## [Task description]
Render the lines of the items below as a Markdown table with two columns, Row and Line, numbering each line and skipping blank lines. Leave the pictures out of the table.

## [Source information]
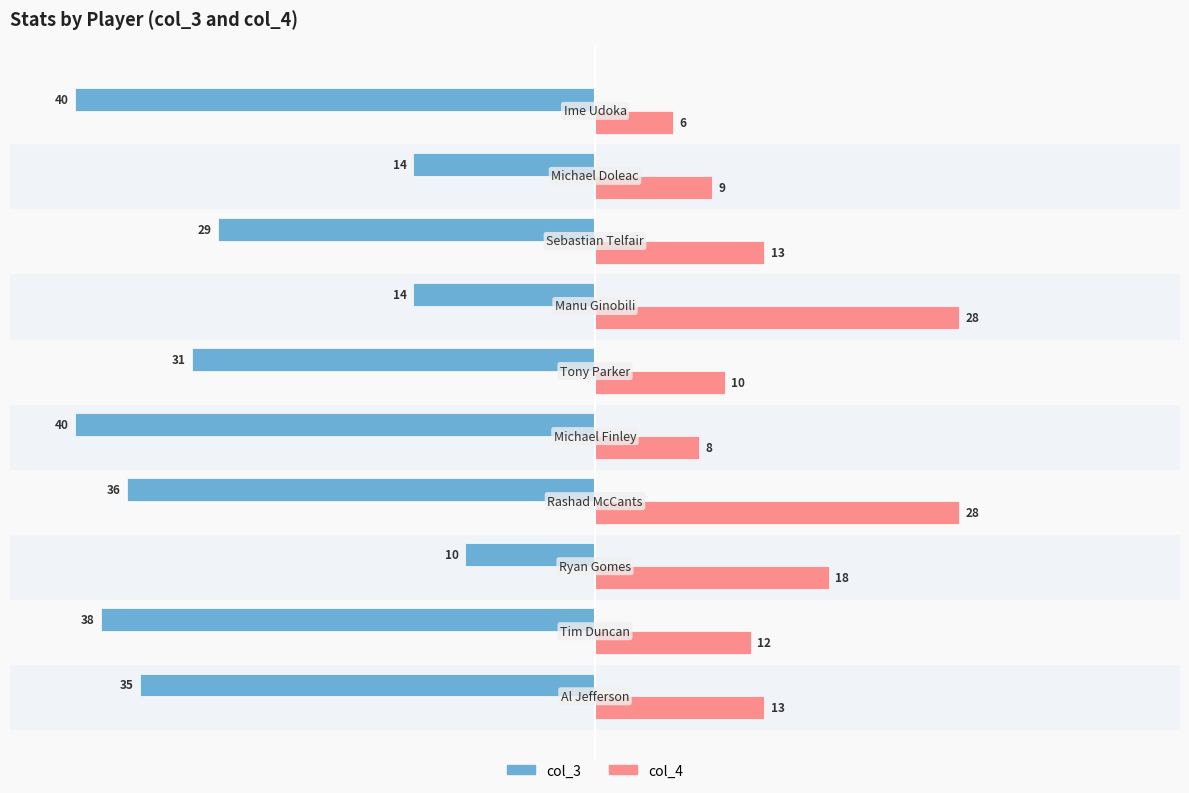

Which series has the largest total across all categories?

col_4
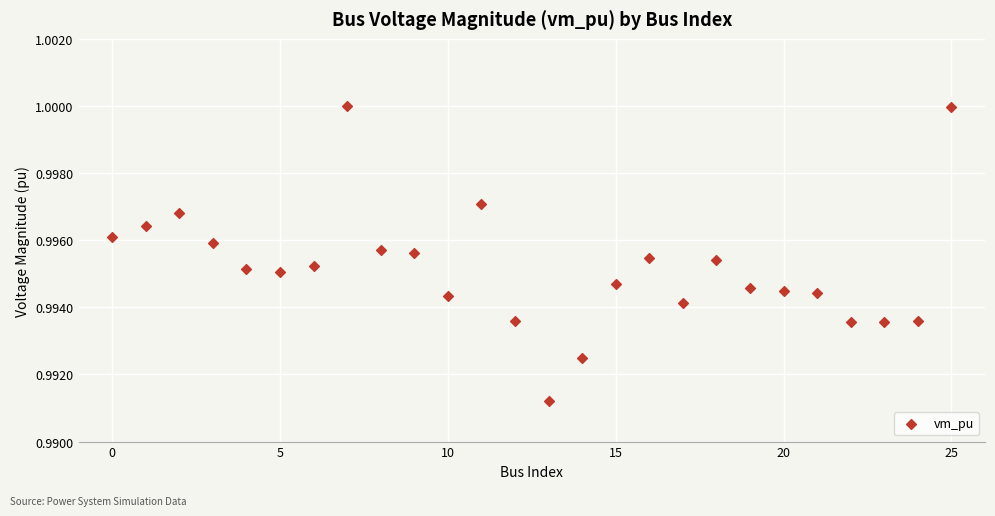

Count the number of points in this scatter plot.

26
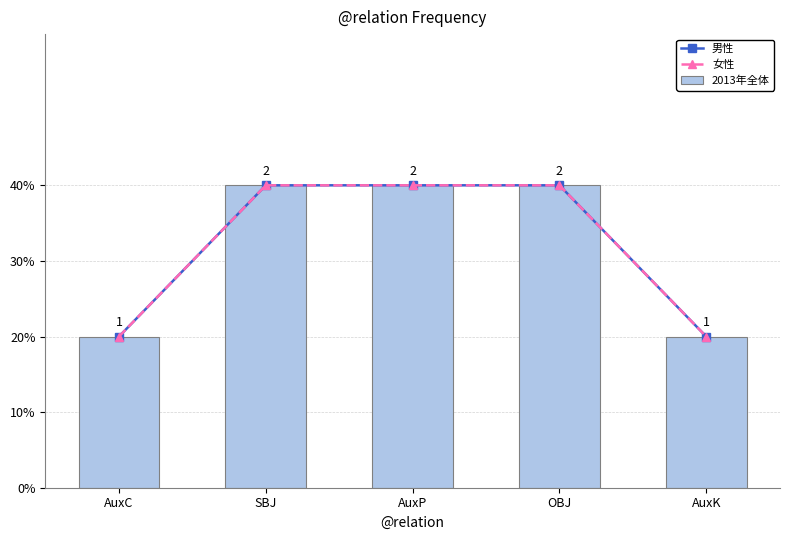

Is it true that 2013年全体 equals 1 at AuxC?

True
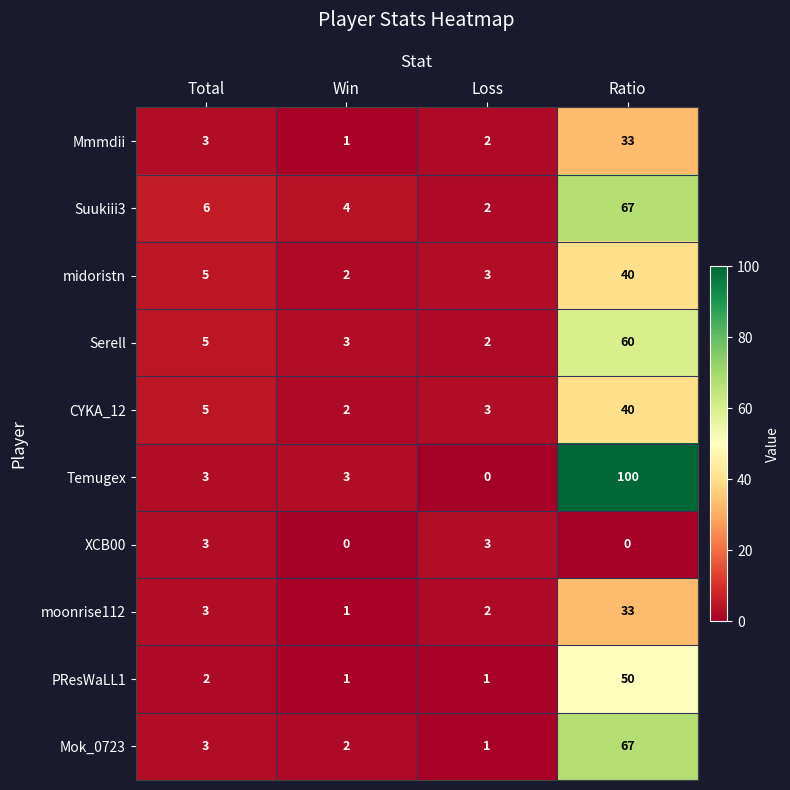

At how many categories does at least one series exceed 75?

1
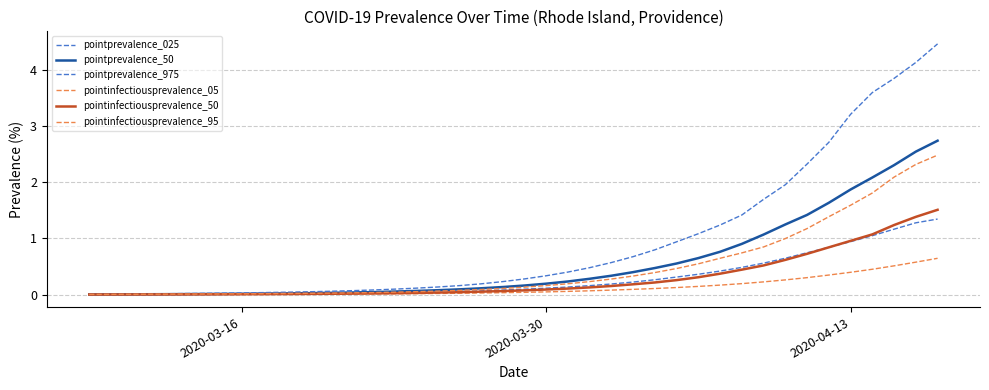

How many lines are shown in the chart?

6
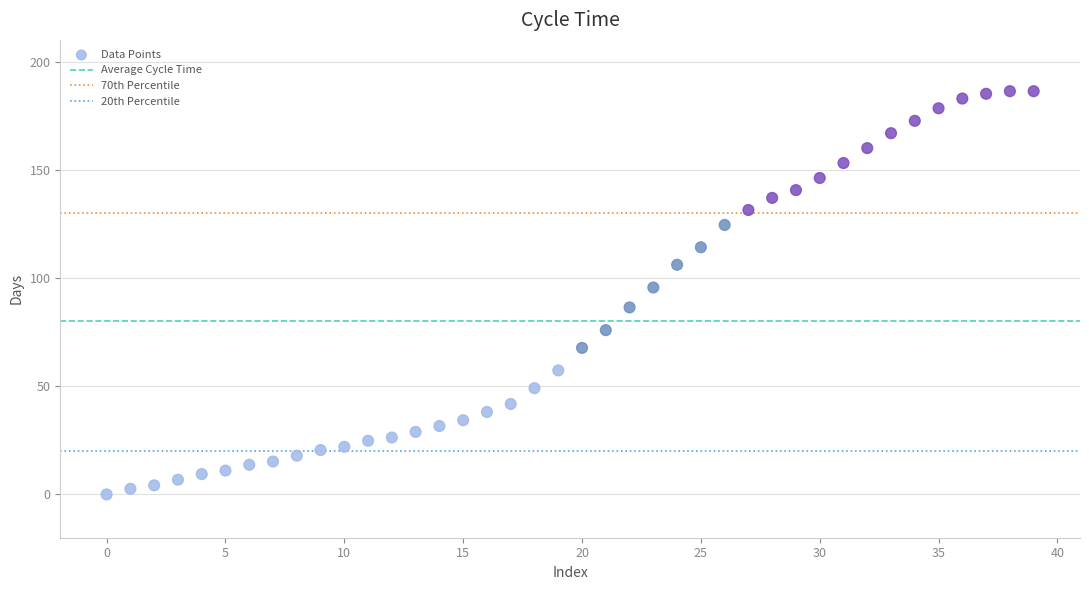

What Y value in the scatter plot is closest to 93?

95.6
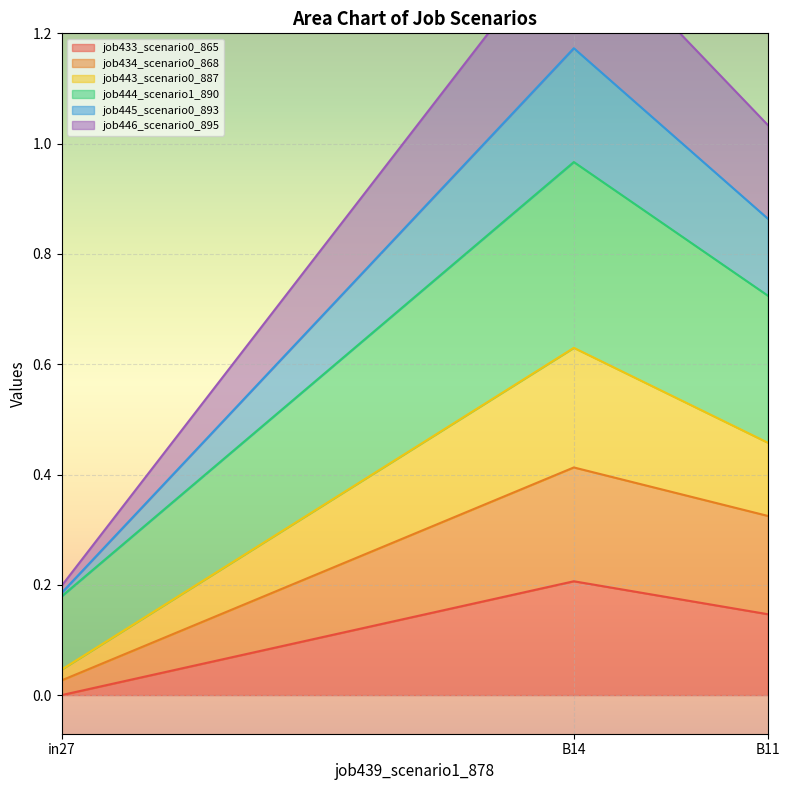

At which label is job445_scenario0_893 closest to 0?

in27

## [Output for this task]
| Row | Line |
|---|---|
| 1 | Which series has the largest total across all categories? |
| 2 | col_4 |
| 3 | Count the number of points in this scatter plot. |
| 4 | 26 |
| 5 | Is it true that 2013年全体 equals 1 at AuxC? |
| 6 | True |
| 7 | At how many categories does at least one series exceed 75? |
| 8 | 1 |
| 9 | How many lines are shown in the chart? |
| 10 | 6 |
| 11 | What Y value in the scatter plot is closest to 93? |
| 12 | 95.6 |
| 13 | At which label is job445_scenario0_893 closest to 0? |
| 14 | in27 |